- Born: 30 August 1915 Copenhagen, Denmark
- Died: 7 August 2007 (aged 91) Copenhagen
- Education: University of Copenhagen
- Known for: Inventor of intensive-care unit
- Scientific career
- Fields: Intensive-care medicine, anaesthesia

= Bjørn Aage Ibsen =

Danish anesthetist who invented intensive care medicine (1915–2007)

Bjørn Aage Ibsen (30 August 1915 - 7 August 2007) was a Danish anaesthetist and founder of intensive-care medicine. He also invented one of the first functional positive pressure ventilators, which saved many lives during the poliomyelitis epidemic in Denmark 1952-1953.

==Education==
Ibsen graduated in 1940 from medical school at the University of Copenhagen and trained in anaesthesiology from 1949 to 1950 at the Massachusetts General Hospital, Boston.

==Career==
Ibsen became involved in the 1952 poliomyelitis outbreak in Denmark, where 2,722 patients developed the illness in a 6-month period with 316 suffering respiratory or airway paralysis. Treatment had involved the use of the few negative pressure ventilators available, but these devices, while helpful, were limited and did not protect against aspiration of secretions. After detecting high levels of CO_{2} in blood samples and inside a little boy's lung, Ibsen changed management directly. He instituted protracted positive pressure ventilation by means of intubation into the trachea, and enlisting 200 medical students to manually pump oxygen and air into the patients lungs.
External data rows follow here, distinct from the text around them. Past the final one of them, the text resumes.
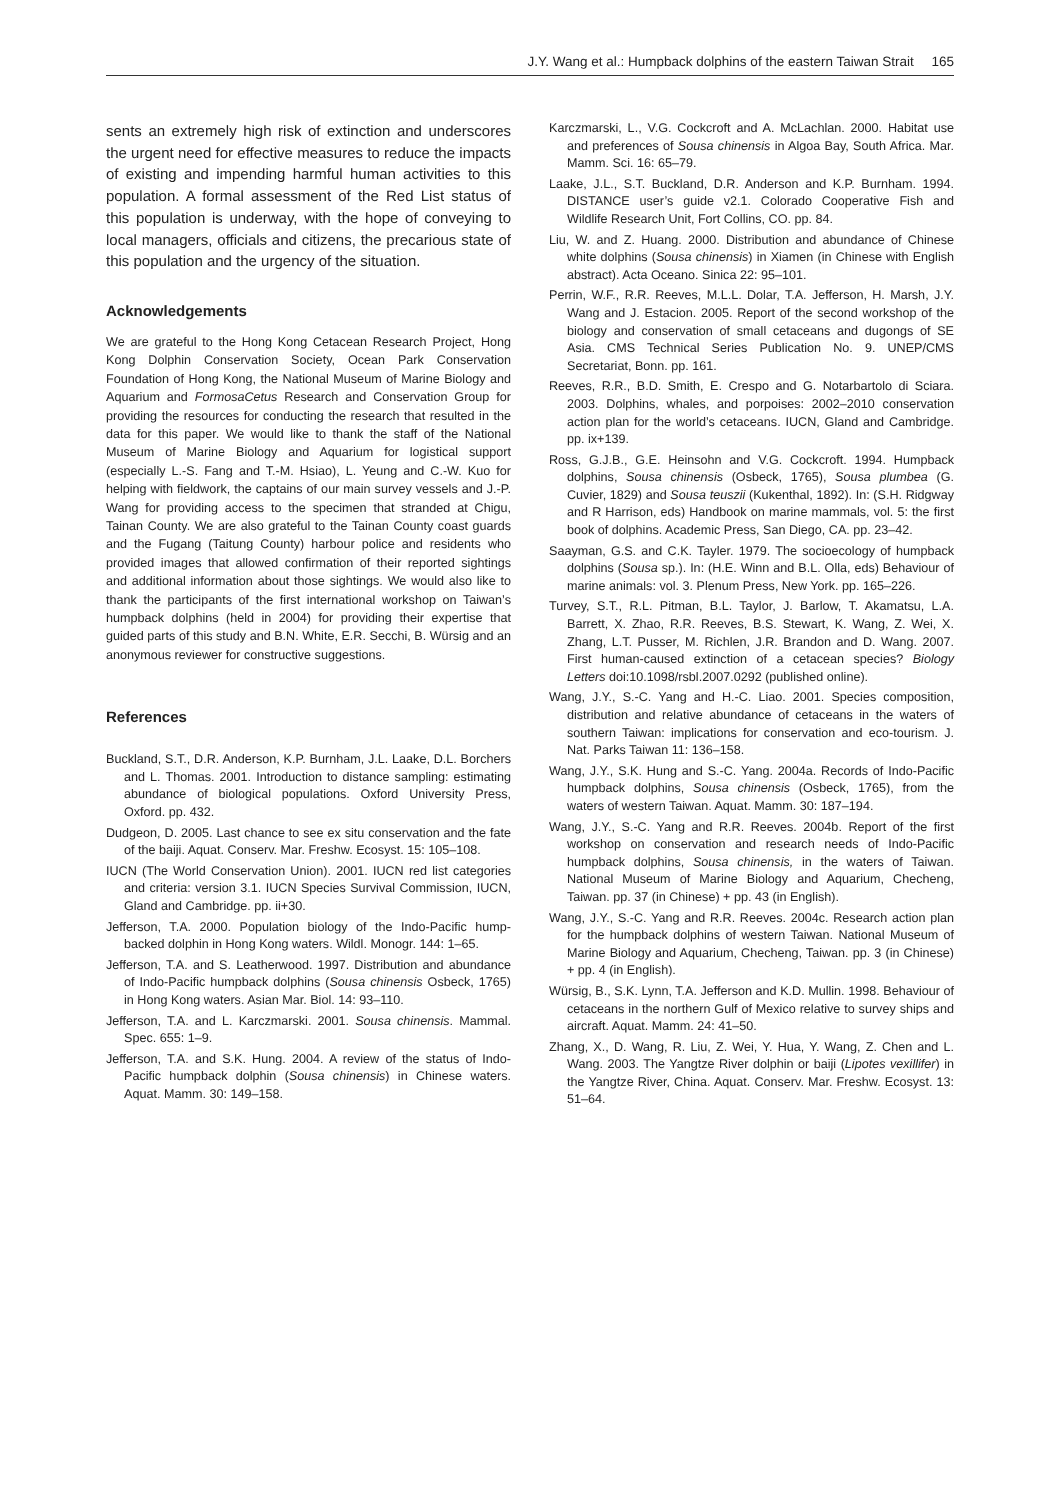J.Y. Wang et al.: Humpback dolphins of the eastern Taiwan Strait 165
sents an extremely high risk of extinction and underscores the urgent need for effective measures to reduce the impacts of existing and impending harmful human activities to this population. A formal assessment of the Red List status of this population is underway, with the hope of conveying to local managers, officials and citizens, the precarious state of this population and the urgency of the situation.
Acknowledgements
We are grateful to the Hong Kong Cetacean Research Project, Hong Kong Dolphin Conservation Society, Ocean Park Conservation Foundation of Hong Kong, the National Museum of Marine Biology and Aquarium and FormosaCetus Research and Conservation Group for providing the resources for conducting the research that resulted in the data for this paper. We would like to thank the staff of the National Museum of Marine Biology and Aquarium for logistical support (especially L.-S. Fang and T.-M. Hsiao), L. Yeung and C.-W. Kuo for helping with fieldwork, the captains of our main survey vessels and J.-P. Wang for providing access to the specimen that stranded at Chigu, Tainan County. We are also grateful to the Tainan County coast guards and the Fugang (Taitung County) harbour police and residents who provided images that allowed confirmation of their reported sightings and additional information about those sightings. We would also like to thank the participants of the first international workshop on Taiwan’s humpback dolphins (held in 2004) for providing their expertise that guided parts of this study and B.N. White, E.R. Secchi, B. Würsig and an anonymous reviewer for constructive suggestions.
References
Buckland, S.T., D.R. Anderson, K.P. Burnham, J.L. Laake, D.L. Borchers and L. Thomas. 2001. Introduction to distance sampling: estimating abundance of biological populations. Oxford University Press, Oxford. pp. 432.
Dudgeon, D. 2005. Last chance to see ex situ conservation and the fate of the baiji. Aquat. Conserv. Mar. Freshw. Ecosyst. 15: 105–108.
IUCN (The World Conservation Union). 2001. IUCN red list categories and criteria: version 3.1. IUCN Species Survival Commission, IUCN, Gland and Cambridge. pp. ii+30.
Jefferson, T.A. 2000. Population biology of the Indo-Pacific hump-backed dolphin in Hong Kong waters. Wildl. Monogr. 144: 1–65.
Jefferson, T.A. and S. Leatherwood. 1997. Distribution and abundance of Indo-Pacific humpback dolphins (Sousa chinensis Osbeck, 1765) in Hong Kong waters. Asian Mar. Biol. 14: 93–110.
Jefferson, T.A. and L. Karczmarski. 2001. Sousa chinensis. Mammal. Spec. 655: 1–9.
Jefferson, T.A. and S.K. Hung. 2004. A review of the status of Indo-Pacific humpback dolphin (Sousa chinensis) in Chinese waters. Aquat. Mamm. 30: 149–158.
Karczmarski, L., V.G. Cockcroft and A. McLachlan. 2000. Habitat use and preferences of Sousa chinensis in Algoa Bay, South Africa. Mar. Mamm. Sci. 16: 65–79.
Laake, J.L., S.T. Buckland, D.R. Anderson and K.P. Burnham. 1994. DISTANCE user’s guide v2.1. Colorado Cooperative Fish and Wildlife Research Unit, Fort Collins, CO. pp. 84.
Liu, W. and Z. Huang. 2000. Distribution and abundance of Chinese white dolphins (Sousa chinensis) in Xiamen (in Chinese with English abstract). Acta Oceano. Sinica 22: 95–101.
Perrin, W.F., R.R. Reeves, M.L.L. Dolar, T.A. Jefferson, H. Marsh, J.Y. Wang and J. Estacion. 2005. Report of the second workshop of the biology and conservation of small cetaceans and dugongs of SE Asia. CMS Technical Series Publication No. 9. UNEP/CMS Secretariat, Bonn. pp. 161.
Reeves, R.R., B.D. Smith, E. Crespo and G. Notarbartolo di Sciara. 2003. Dolphins, whales, and porpoises: 2002–2010 conservation action plan for the world’s cetaceans. IUCN, Gland and Cambridge. pp. ix+139.
Ross, G.J.B., G.E. Heinsohn and V.G. Cockcroft. 1994. Humpback dolphins, Sousa chinensis (Osbeck, 1765), Sousa plumbea (G. Cuvier, 1829) and Sousa teuszii (Kukenthal, 1892). In: (S.H. Ridgway and R Harrison, eds) Handbook on marine mammals, vol. 5: the first book of dolphins. Academic Press, San Diego, CA. pp. 23–42.
Saayman, G.S. and C.K. Tayler. 1979. The socioecology of humpback dolphins (Sousa sp.). In: (H.E. Winn and B.L. Olla, eds) Behaviour of marine animals: vol. 3. Plenum Press, New York. pp. 165–226.
Turvey, S.T., R.L. Pitman, B.L. Taylor, J. Barlow, T. Akamatsu, L.A. Barrett, X. Zhao, R.R. Reeves, B.S. Stewart, K. Wang, Z. Wei, X. Zhang, L.T. Pusser, M. Richlen, J.R. Brandon and D. Wang. 2007. First human-caused extinction of a cetacean species? Biology Letters doi:10.1098/rsbl.2007.0292 (published online).
Wang, J.Y., S.-C. Yang and H.-C. Liao. 2001. Species composition, distribution and relative abundance of cetaceans in the waters of southern Taiwan: implications for conservation and eco-tourism. J. Nat. Parks Taiwan 11: 136–158.
Wang, J.Y., S.K. Hung and S.-C. Yang. 2004a. Records of Indo-Pacific humpback dolphins, Sousa chinensis (Osbeck, 1765), from the waters of western Taiwan. Aquat. Mamm. 30: 187–194.
Wang, J.Y., S.-C. Yang and R.R. Reeves. 2004b. Report of the first workshop on conservation and research needs of Indo-Pacific humpback dolphins, Sousa chinensis, in the waters of Taiwan. National Museum of Marine Biology and Aquarium, Checheng, Taiwan. pp. 37 (in Chinese) + pp. 43 (in English).
Wang, J.Y., S.-C. Yang and R.R. Reeves. 2004c. Research action plan for the humpback dolphins of western Taiwan. National Museum of Marine Biology and Aquarium, Checheng, Taiwan. pp. 3 (in Chinese) + pp. 4 (in English).
Würsig, B., S.K. Lynn, T.A. Jefferson and K.D. Mullin. 1998. Behaviour of cetaceans in the northern Gulf of Mexico relative to survey ships and aircraft. Aquat. Mamm. 24: 41–50.
Zhang, X., D. Wang, R. Liu, Z. Wei, Y. Hua, Y. Wang, Z. Chen and L. Wang. 2003. The Yangtze River dolphin or baiji (Lipotes vexillifer) in the Yangtze River, China. Aquat. Conserv. Mar. Freshw. Ecosyst. 13: 51–64.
The first patient treated this way and whose life was saved, was 12-year-old Vivi Ebert, who had serious bulbar polio. In this fashion, mortality declined from 90% to around 25%. Patients were managed in three special 35 bed areas, which aided charting and other management.

In 1953, Ibsen set up the world's first medical/surgical intensive care unit in a converted student nurse classroom in Kommunehospitalet (The Municipal Hospital) in Copenhagen, and provided one of the first accounts of the management of tetanus with muscle relaxants and controlled ventilation. In 1954, Ibsen was elected head of the department of anaesthesiology at that institution. He jointly authored the first known account of ICU management principles in Nordisk Medicin, 18 September 1958: 'Arbejdet på en Anæsthesiologisk Observationsafdeling' ("The Work in an Anaesthesiologic Observation Unit") with Tone Dahl Kvittingen from Norway.